Thursday, 22 January 2009

Turn, turn, turn - TwistyMol ready for action

A new version of TwistyMol is available. It's now ready for use by others (that means YOU). Here's a simple example and here's another with a few more molecules.

What's changed since last time? Well I've added in an SDF file parser, made it possible to have multiple TwistyMols on the same page, sorted out the rotation (at least for the moment) and gone a bit overboard on the shadows. Performance on IE is still a big problem, and displaying more than a handful of molecules at the same time is out of the question (too slow). I still don't know if this is an intrinsic problem with VML or just the whole Canvas to Excanvas to VML conversion.

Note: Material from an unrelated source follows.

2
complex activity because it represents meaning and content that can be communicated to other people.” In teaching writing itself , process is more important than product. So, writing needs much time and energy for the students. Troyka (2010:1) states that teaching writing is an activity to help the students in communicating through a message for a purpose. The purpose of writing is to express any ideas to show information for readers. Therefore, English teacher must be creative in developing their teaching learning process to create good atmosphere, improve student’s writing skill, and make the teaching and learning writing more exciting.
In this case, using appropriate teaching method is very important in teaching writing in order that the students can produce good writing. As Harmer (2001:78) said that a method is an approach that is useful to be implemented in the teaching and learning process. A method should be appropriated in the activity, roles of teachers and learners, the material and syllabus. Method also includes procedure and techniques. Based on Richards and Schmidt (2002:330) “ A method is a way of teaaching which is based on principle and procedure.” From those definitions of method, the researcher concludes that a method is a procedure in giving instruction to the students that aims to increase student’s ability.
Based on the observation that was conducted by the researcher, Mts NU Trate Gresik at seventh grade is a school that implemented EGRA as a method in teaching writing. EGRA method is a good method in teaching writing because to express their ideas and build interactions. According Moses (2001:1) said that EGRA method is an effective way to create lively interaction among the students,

If you want to use it yourself, download the Javascript files referenced in the HEAD section of the demo page, and look at the code on the demo page itself. The only tricky part is getting the SDF file into Javascript - you'll either have to place it on a webserver and use an Ajax call or do as I did and convert it to a Javascript string variable (hint: read() it in with Python and convert \n to \\n).

Feel free to modify and distribute the code. You could add a comment below with a link if you use it anywhere.

Tuesday, 13 January 2009

Molecular viewer now works on Internet Explorer

I've managed to get my mimimal molecular viewer (see previous post) working on Internet Explorer. Smooth, it is not, but at least it works (I recommend Firefox instead). I've also renamed it to TwistyMol. Minimol sounded a bit boring, like Microsoft. You can try it out here.

So what was the problem with Internet Explorer? Well, for graphics, TwistyMol uses processing.js which draws the molecule using the Canvas tag. Unfortunately, Internet Explorer is the only browser that doesn't support Canvas; instead, it has invented its own system called VML (Vector Markup Language). So, for IE users, I need to import the ExplorerCanvas Javascript library developed by Google; this converts all calls to Canvas to their equivalent in VML. (I also needed to make a few changes to processing.js to enable IE support.)

Next steps - sort out the rotation (Simon suggested a possible solution), turn the Javascript into proper Javascript (encapsulate it a bit), stick in a file format parser (I'm hoping Rich will come through on this one), and deploy to the masses.